Hello fellow startups! Maybe we don’t get to call ourselves a startup now that we’re a decade old. Hello fellow established business people and caretakers of websites (and probably especially startups)!

You probably think you know the Anti-Wolf-Crying Principle. It’s pretty aphoristic, yes, but there’s an important lesson here that we learned — ok, are still learning — the hard way. So we wanted to enshrine it for blog-posterity. The idea is pretty obvious; so much so that we’re not sure of an original source for it. We first heard it articulated by Patrick McKenzie as the “0th rule of monitoring alerts”. But first we should say what monitoring alerts are.

System Notifications

“If you ever get a monitoring alert and think ‘Great, I don’t need to get out of bed’, get out of bed and fix that alert.”

A system notification or monitoring alert is how you get automatically notified when your website goes down or something about your app or service breaks in a way that is making a significant fraction of your users very sad or mad. We call ours airhorns, or when we send them to Slack, slackhorns. In the old days people would wear special devices that would beep and they’d have to find a payphone or something to find out what happened. Even if you’re too young to remember that, you might still call a schedule for who’s on call to deal with the website breaking a “pager rotation”. The point is, if your source of livelihood breaks you need to get alerted. So far, so good.

The Actual Thing About Wolf-Crying

Here’s the Rule: Every system notification you get must completely unambiguously without exception be something urgent enough to take some immediate action on.
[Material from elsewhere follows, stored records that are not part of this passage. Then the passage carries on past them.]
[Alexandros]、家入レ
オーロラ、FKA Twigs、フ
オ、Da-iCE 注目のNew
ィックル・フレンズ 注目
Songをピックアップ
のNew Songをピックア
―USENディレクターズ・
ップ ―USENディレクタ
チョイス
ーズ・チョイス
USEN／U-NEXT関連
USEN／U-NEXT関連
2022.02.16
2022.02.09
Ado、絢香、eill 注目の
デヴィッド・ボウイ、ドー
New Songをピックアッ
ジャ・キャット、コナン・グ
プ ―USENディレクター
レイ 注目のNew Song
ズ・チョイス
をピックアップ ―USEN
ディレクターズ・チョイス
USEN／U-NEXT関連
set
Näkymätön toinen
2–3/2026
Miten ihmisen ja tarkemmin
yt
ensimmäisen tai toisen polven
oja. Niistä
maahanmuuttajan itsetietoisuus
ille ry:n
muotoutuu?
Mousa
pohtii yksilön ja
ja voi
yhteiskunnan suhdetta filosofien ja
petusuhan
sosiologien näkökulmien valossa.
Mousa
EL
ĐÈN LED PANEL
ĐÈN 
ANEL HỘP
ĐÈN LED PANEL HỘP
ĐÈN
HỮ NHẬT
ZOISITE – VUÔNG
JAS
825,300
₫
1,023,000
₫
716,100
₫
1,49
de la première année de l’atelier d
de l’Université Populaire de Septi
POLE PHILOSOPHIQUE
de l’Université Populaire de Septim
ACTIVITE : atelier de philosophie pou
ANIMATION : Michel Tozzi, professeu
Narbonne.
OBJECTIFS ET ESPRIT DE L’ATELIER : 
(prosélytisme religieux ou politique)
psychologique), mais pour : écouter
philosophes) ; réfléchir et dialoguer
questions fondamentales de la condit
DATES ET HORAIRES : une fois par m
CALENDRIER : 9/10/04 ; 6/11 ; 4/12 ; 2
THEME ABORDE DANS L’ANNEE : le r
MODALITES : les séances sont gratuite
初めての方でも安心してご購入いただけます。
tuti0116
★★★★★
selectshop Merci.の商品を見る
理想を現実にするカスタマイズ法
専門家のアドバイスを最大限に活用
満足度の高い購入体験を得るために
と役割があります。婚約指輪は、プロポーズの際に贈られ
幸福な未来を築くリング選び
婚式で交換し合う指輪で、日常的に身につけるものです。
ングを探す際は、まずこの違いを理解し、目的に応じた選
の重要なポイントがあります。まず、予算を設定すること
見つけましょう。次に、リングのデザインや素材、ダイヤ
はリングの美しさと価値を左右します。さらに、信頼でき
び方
If a non-urgent notification arrives then the completely unambiguously no-exceptions urgent action is to make whatever system event that triggered the notification stop doing so.

Patrick McKenzie’s version is that if you ever get a monitoring alert and think “Great, I don’t need to get out of bed”, get out of bed and fix that alert.

The Embarrassing Part (For Us)

Beeminder’s notifications are mostly non-urgent but are things we need ambient awareness of. And — lo! — we’ve had downtime and quasi-downtime (call it brownouts; you can trawl our old site status alerts if you’re curious) that would’ve been minutes if we’d simply noticed the notification telling us that everything had broken. But we didn’t because it was in a river of noise.

Facepalm.

Aaaand halt.

This is stuck in draft mode until we can conclude with something better than “so, yeah, do as we say not as we do I guess”.

After we get that sorted, we can conclude like this:

If it’s something you need ambient awareness of, it belongs in your admin dashboard, not in your alerts. Because, emphatically, every alert is an emergency: either handle it or handle the emergency that is your alert system crying wolf!